Request: Turn the entries from the line containing "Ilmainen palautus" to the line containing "Familienkreis und üben im Laufe", both of those lines included, into a JSON list of strings with one string per line. Omit blank lines and leave the pictures out.

++++ Record excerpts ++++

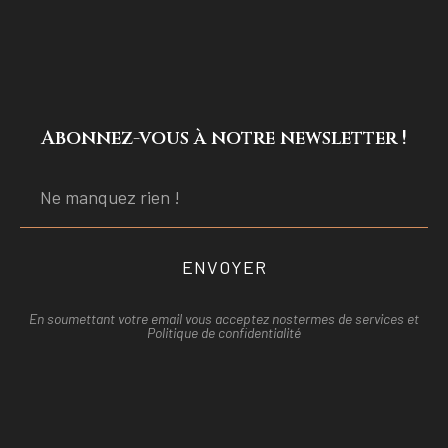
Abonnez-vous à notre newsletter !
ENVOYER
En soumettant votre email vous acceptez nos
termes de services et
Politique de confidentialité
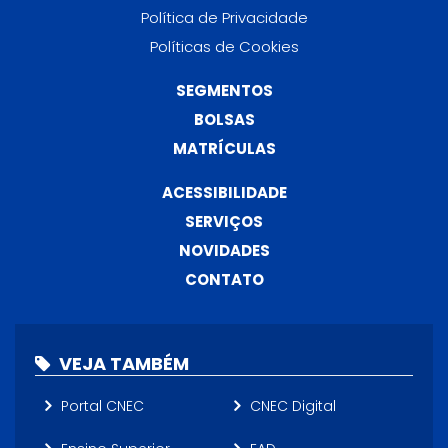
Política de Privacidade
Políticas de Cookies
SEGMENTOS
BOLSAS
MATRÍCULAS
ACESSIBILIDADE
SERVIÇOS
NOVIDADES
CONTATO
VEJA TAMBÉM
Portal CNEC
CNEC Digital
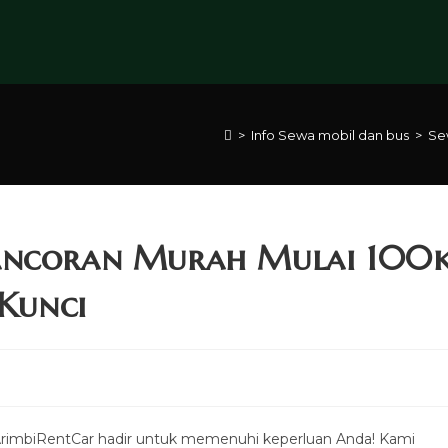
>
Info Sewa mobil dan bus
>
Se
Pancoran Murah Mulai 100
 Kunci
ArimbiRentCar hadir untuk memenuhi keperluan Anda! Kami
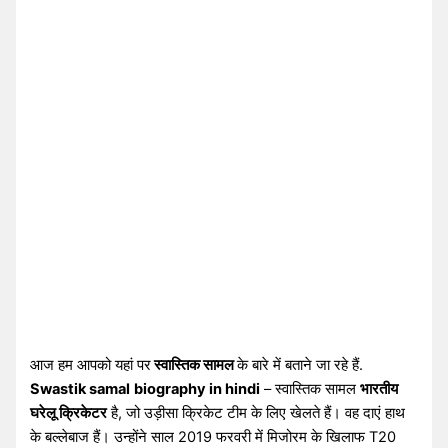
आज हम आपको यहां पर
स्वास्तिक सामल
के बारे में बताने जा रहे हैं.
Swastik samal
biography in hindi
– स्वास्तिक सामल
भारतीय
घरेलू क्रिकेटर
है, जो उड़ीसा क्रिकेट टीम के लिए खेलते हैं। वह दाएं हाथ
के बल्लेबाज हैं। उन्होंने साल 2019 फरवरी में मिजोरम के खिलाफ T20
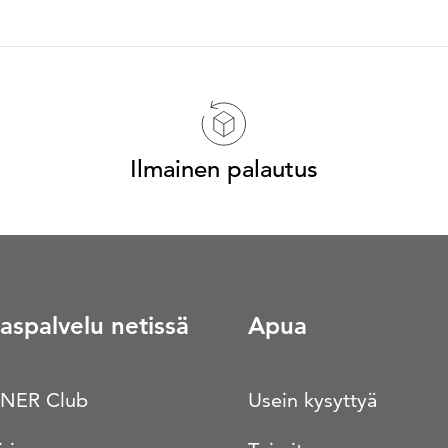
Ilmainen palautus
aspalvelu netissä
Apua
NER Club
Usein kysyttyä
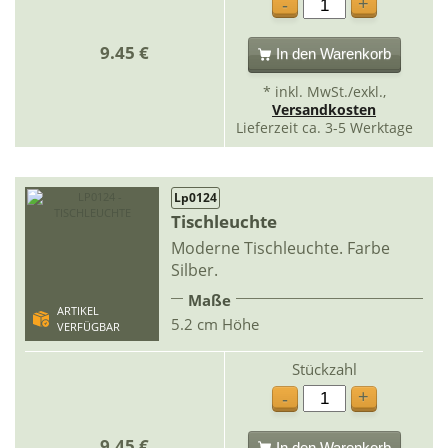
+
-
9.45 €
In den Warenkorb
* inkl. MwSt./exkl.,
Versandkosten
Lieferzeit ca. 3-5 Werktage
Lp0124
Tischleuchte
Moderne Tischleuchte. Farbe
Silber.
Maße
ARTIKEL
5.2 cm Höhe
VERFÜGBAR
Stückzahl
+
-
9.45 €
In den Warenkorb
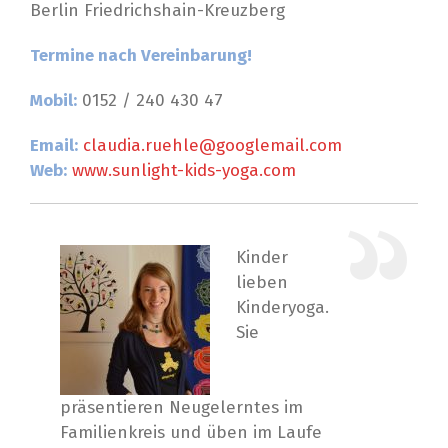
Berlin Friedrichshain-Kreuzberg
Termine nach Vereinbarung!
Mobil:
0152 / 240 430 47
Email:
claudia.ruehle@googlemail.com
Web:
www.sunlight-kids-yoga.com
Kinder
lieben
Kinderyoga.
Sie
präsentieren Neugelerntes im
Familienkreis und üben im Laufe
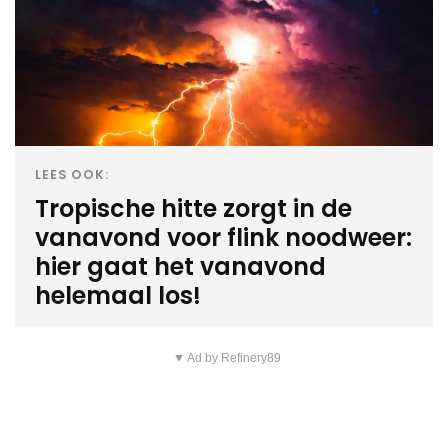
LEES OOK:
Tropische hitte zorgt in de
vanavond voor flink noodweer:
hier gaat het vanavond
helemaal los!
▼ Ad by Refinery89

++++

The answer:
[
  "Ilmainen palautus",
  "aspalvelu netissä",
  "Apua",
  "NER Club",
  "Usein kysyttyä",
  "+",
  "-",
  "9.45 €",
  "In den Warenkorb",
  "* inkl. MwSt./exkl.,",
  "Versandkosten",
  "Lieferzeit ca. 3-5 Werktage",
  "Lp0124",
  "Tischleuchte",
  "Moderne Tischleuchte. Farbe",
  "Silber.",
  "Maße",
  "ARTIKEL",
  "5.2 cm Höhe",
  "VERFÜGBAR",
  "Stückzahl",
  "+",
  "-",
  "9.45 €",
  "In den Warenkorb",
  "Berlin Friedrichshain-Kreuzberg",
  "Termine nach Vereinbarung!",
  "Mobil:",
  "0152 / 240 430 47",
  "Email:",
  "claudia.ruehle@googlemail.com",
  "Web:",
  "www.sunlight-kids-yoga.com",
  "Kinder",
  "lieben",
  "Kinderyoga.",
  "Sie",
  "präsentieren Neugelerntes im",
  "Familienkreis und üben im Laufe"
]